▶ _What to produce_
Word for word, restate each of the records below.

▶ _The input_
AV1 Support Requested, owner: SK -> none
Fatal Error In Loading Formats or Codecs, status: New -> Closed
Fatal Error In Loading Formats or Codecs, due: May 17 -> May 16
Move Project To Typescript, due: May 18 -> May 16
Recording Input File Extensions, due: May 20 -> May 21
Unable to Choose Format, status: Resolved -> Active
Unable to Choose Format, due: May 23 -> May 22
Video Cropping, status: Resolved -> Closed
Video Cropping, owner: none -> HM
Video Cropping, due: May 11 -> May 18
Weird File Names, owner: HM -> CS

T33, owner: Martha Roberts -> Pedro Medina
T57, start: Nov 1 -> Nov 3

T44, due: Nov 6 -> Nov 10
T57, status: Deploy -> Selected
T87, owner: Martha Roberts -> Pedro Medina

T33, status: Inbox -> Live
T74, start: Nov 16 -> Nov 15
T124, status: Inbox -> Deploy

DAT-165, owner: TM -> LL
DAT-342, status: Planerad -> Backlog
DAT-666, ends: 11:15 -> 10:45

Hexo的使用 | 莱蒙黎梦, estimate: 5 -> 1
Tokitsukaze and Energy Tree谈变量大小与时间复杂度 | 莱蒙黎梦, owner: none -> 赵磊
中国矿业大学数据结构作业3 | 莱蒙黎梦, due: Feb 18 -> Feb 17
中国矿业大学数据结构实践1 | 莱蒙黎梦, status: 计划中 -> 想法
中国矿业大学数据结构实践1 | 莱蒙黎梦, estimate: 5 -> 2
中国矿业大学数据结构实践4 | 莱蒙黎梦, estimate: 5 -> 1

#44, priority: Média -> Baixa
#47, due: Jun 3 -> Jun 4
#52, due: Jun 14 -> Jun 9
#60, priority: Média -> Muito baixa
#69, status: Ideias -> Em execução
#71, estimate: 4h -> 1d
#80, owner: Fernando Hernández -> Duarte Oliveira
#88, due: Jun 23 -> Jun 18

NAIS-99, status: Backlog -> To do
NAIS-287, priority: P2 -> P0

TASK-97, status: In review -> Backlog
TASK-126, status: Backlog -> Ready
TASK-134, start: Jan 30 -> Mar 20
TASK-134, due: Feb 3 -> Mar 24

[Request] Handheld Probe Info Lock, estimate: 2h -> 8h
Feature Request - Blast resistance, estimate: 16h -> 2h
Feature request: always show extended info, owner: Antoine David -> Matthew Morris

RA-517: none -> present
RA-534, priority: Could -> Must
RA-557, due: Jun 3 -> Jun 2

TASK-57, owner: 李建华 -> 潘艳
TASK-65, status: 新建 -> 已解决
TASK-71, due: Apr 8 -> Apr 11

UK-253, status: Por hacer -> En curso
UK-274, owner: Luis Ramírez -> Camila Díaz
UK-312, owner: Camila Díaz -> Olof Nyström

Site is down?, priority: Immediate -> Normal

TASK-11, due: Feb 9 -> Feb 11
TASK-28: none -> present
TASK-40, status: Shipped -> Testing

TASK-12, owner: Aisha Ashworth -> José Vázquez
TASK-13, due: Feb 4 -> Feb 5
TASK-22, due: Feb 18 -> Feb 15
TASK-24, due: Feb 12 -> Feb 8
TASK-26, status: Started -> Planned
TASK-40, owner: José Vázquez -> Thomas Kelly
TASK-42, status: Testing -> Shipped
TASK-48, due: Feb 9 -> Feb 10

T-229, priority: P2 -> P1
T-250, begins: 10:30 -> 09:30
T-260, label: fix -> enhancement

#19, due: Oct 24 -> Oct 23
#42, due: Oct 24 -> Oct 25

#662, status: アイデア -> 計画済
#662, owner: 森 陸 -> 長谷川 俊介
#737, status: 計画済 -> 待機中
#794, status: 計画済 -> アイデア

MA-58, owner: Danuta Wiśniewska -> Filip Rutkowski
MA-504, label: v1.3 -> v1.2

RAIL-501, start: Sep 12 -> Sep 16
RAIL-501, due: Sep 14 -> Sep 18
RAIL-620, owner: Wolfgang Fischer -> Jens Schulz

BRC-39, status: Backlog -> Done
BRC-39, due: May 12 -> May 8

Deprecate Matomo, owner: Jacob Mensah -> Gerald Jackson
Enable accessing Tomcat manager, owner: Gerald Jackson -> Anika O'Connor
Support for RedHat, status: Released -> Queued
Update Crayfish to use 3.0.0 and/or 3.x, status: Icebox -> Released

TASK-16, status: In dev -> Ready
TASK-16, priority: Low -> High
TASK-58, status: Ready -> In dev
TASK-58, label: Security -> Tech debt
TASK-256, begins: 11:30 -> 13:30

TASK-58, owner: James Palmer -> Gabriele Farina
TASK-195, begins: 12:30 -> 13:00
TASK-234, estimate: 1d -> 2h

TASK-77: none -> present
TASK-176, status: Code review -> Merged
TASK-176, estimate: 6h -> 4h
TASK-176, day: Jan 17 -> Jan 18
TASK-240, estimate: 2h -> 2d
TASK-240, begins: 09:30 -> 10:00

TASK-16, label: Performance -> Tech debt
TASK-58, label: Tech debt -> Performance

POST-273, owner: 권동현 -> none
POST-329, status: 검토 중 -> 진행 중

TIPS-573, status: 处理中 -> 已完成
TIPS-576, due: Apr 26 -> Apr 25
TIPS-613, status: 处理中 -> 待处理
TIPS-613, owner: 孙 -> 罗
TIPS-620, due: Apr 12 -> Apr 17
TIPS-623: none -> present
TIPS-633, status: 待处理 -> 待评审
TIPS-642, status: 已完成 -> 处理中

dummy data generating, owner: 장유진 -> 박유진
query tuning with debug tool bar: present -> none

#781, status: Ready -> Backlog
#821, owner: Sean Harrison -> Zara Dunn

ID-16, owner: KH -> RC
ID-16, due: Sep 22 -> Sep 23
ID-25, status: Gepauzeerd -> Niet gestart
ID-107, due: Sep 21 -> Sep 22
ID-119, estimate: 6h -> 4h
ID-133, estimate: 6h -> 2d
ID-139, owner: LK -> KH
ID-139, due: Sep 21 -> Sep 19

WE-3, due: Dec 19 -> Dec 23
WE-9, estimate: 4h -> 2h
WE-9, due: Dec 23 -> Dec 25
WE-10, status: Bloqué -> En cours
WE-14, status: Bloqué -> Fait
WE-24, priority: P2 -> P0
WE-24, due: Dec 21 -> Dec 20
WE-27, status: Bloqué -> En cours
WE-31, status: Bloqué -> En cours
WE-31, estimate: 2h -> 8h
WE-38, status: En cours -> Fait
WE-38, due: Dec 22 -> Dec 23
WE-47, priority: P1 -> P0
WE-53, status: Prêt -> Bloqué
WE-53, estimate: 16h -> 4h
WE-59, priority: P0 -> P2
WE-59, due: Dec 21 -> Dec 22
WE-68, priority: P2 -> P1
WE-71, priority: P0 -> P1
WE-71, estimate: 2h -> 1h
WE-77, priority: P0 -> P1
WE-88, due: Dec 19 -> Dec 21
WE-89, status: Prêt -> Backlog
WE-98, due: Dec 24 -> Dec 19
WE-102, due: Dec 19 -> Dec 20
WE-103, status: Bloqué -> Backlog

▶ _Written reply_
AV1 Support Requested, owner: SK -> none
Fatal Error In Loading Formats or Codecs, status: New -> Closed
Fatal Error In Loading Formats or Codecs, due: May 17 -> May 16
Move Project To Typescript, due: May 18 -> May 16
Recording Input File Extensions, due: May 20 -> May 21
Unable to Choose Format, status: Resolved -> Active
Unable to Choose Format, due: May 23 -> May 22
Video Cropping, status: Resolved -> Closed
Video Cropping, owner: none -> HM
Video Cropping, due: May 11 -> May 18
Weird File Names, owner: HM -> CS

T33, owner: Martha Roberts -> Pedro Medina
T57, start: Nov 1 -> Nov 3

T44, due: Nov 6 -> Nov 10
T57, status: Deploy -> Selected
T87, owner: Martha Roberts -> Pedro Medina

T33, status: Inbox -> Live
T74, start: Nov 16 -> Nov 15
T124, status: Inbox -> Deploy

DAT-165, owner: TM -> LL
DAT-342, status: Planerad -> Backlog
DAT-666, ends: 11:15 -> 10:45

Hexo的使用 | 莱蒙黎梦, estimate: 5 -> 1
Tokitsukaze and Energy Tree谈变量大小与时间复杂度 | 莱蒙黎梦, owner: none -> 赵磊
中国矿业大学数据结构作业3 | 莱蒙黎梦, due: Feb 18 -> Feb 17
中国矿业大学数据结构实践1 | 莱蒙黎梦, status: 计划中 -> 想法
中国矿业大学数据结构实践1 | 莱蒙黎梦, estimate: 5 -> 2
中国矿业大学数据结构实践4 | 莱蒙黎梦, estimate: 5 -> 1

#44, priority: Média -> Baixa
#47, due: Jun 3 -> Jun 4
#52, due: Jun 14 -> Jun 9
#60, priority: Média -> Muito baixa
#69, status: Ideias -> Em execução
#71, estimate: 4h -> 1d
#80, owner: Fernando Hernández -> Duarte Oliveira
#88, due: Jun 23 -> Jun 18

NAIS-99, status: Backlog -> To do
NAIS-287, priority: P2 -> P0

TASK-97, status: In review -> Backlog
TASK-126, status: Backlog -> Ready
TASK-134, start: Jan 30 -> Mar 20
TASK-134, due: Feb 3 -> Mar 24

[Request] Handheld Probe Info Lock, estimate: 2h -> 8h
Feature Request - Blast resistance, estimate: 16h -> 2h
Feature request: always show extended info, owner: Antoine David -> Matthew Morris

RA-517: none -> present
RA-534, priority: Could -> Must
RA-557, due: Jun 3 -> Jun 2

TASK-57, owner: 李建华 -> 潘艳
TASK-65, status: 新建 -> 已解决
TASK-71, due: Apr 8 -> Apr 11

UK-253, status: Por hacer -> En curso
UK-274, owner: Luis Ramírez -> Camila Díaz
UK-312, owner: Camila Díaz -> Olof Nyström

Site is down?, priority: Immediate -> Normal

TASK-11, due: Feb 9 -> Feb 11
TASK-28: none -> present
TASK-40, status: Shipped -> Testing

TASK-12, owner: Aisha Ashworth -> José Vázquez
TASK-13, due: Feb 4 -> Feb 5
TASK-22, due: Feb 18 -> Feb 15
TASK-24, due: Feb 12 -> Feb 8
TASK-26, status: Started -> Planned
TASK-40, owner: José Vázquez -> Thomas Kelly
TASK-42, status: Testing -> Shipped
TASK-48, due: Feb 9 -> Feb 10

T-229, priority: P2 -> P1
T-250, begins: 10:30 -> 09:30
T-260, label: fix -> enhancement

#19, due: Oct 24 -> Oct 23
#42, due: Oct 24 -> Oct 25

#662, status: アイデア -> 計画済
#662, owner: 森 陸 -> 長谷川 俊介
#737, status: 計画済 -> 待機中
#794, status: 計画済 -> アイデア

MA-58, owner: Danuta Wiśniewska -> Filip Rutkowski
MA-504, label: v1.3 -> v1.2

RAIL-501, start: Sep 12 -> Sep 16
RAIL-501, due: Sep 14 -> Sep 18
RAIL-620, owner: Wolfgang Fischer -> Jens Schulz

BRC-39, status: Backlog -> Done
BRC-39, due: May 12 -> May 8

Deprecate Matomo, owner: Jacob Mensah -> Gerald Jackson
Enable accessing Tomcat manager, owner: Gerald Jackson -> Anika O'Connor
Support for RedHat, status: Released -> Queued
Update Crayfish to use 3.0.0 and/or 3.x, status: Icebox -> Released

TASK-16, status: In dev -> Ready
TASK-16, priority: Low -> High
TASK-58, status: Ready -> In dev
TASK-58, label: Security -> Tech debt
TASK-256, begins: 11:30 -> 13:30

TASK-58, owner: James Palmer -> Gabriele Farina
TASK-195, begins: 12:30 -> 13:00
TASK-234, estimate: 1d -> 2h

TASK-77: none -> present
TASK-176, status: Code review -> Merged
TASK-176, estimate: 6h -> 4h
TASK-176, day: Jan 17 -> Jan 18
TASK-240, estimate: 2h -> 2d
TASK-240, begins: 09:30 -> 10:00

TASK-16, label: Performance -> Tech debt
TASK-58, label: Tech debt -> Performance

POST-273, owner: 권동현 -> none
POST-329, status: 검토 중 -> 진행 중

TIPS-573, status: 处理中 -> 已完成
TIPS-576, due: Apr 26 -> Apr 25
TIPS-613, status: 处理中 -> 待处理
TIPS-613, owner: 孙 -> 罗
TIPS-620, due: Apr 12 -> Apr 17
TIPS-623: none -> present
TIPS-633, status: 待处理 -> 待评审
TIPS-642, status: 已完成 -> 处理中

dummy data generating, owner: 장유진 -> 박유진
query tuning with debug tool bar: present -> none

#781, status: Ready -> Backlog
#821, owner: Sean Harrison -> Zara Dunn

ID-16, owner: KH -> RC
ID-16, due: Sep 22 -> Sep 23
ID-25, status: Gepauzeerd -> Niet gestart
ID-107, due: Sep 21 -> Sep 22
ID-119, estimate: 6h -> 4h
ID-133, estimate: 6h -> 2d
ID-139, owner: LK -> KH
ID-139, due: Sep 21 -> Sep 19

WE-3, due: Dec 19 -> Dec 23
WE-9, estimate: 4h -> 2h
WE-9, due: Dec 23 -> Dec 25
WE-10, status: Bloqué -> En cours
WE-14, status: Bloqué -> Fait
WE-24, priority: P2 -> P0
WE-24, due: Dec 21 -> Dec 20
WE-27, status: Bloqué -> En cours
WE-31, status: Bloqué -> En cours
WE-31, estimate: 2h -> 8h
WE-38, status: En cours -> Fait
WE-38, due: Dec 22 -> Dec 23
WE-47, priority: P1 -> P0
WE-53, status: Prêt -> Bloqué
WE-53, estimate: 16h -> 4h
WE-59, priority: P0 -> P2
WE-59, due: Dec 21 -> Dec 22
WE-68, priority: P2 -> P1
WE-71, priority: P0 -> P1
WE-71, estimate: 2h -> 1h
WE-77, priority: P0 -> P1
WE-88, due: Dec 19 -> Dec 21
WE-89, status: Prêt -> Backlog
WE-98, due: Dec 24 -> Dec 19
WE-102, due: Dec 19 -> Dec 20
WE-103, status: Bloqué -> Backlog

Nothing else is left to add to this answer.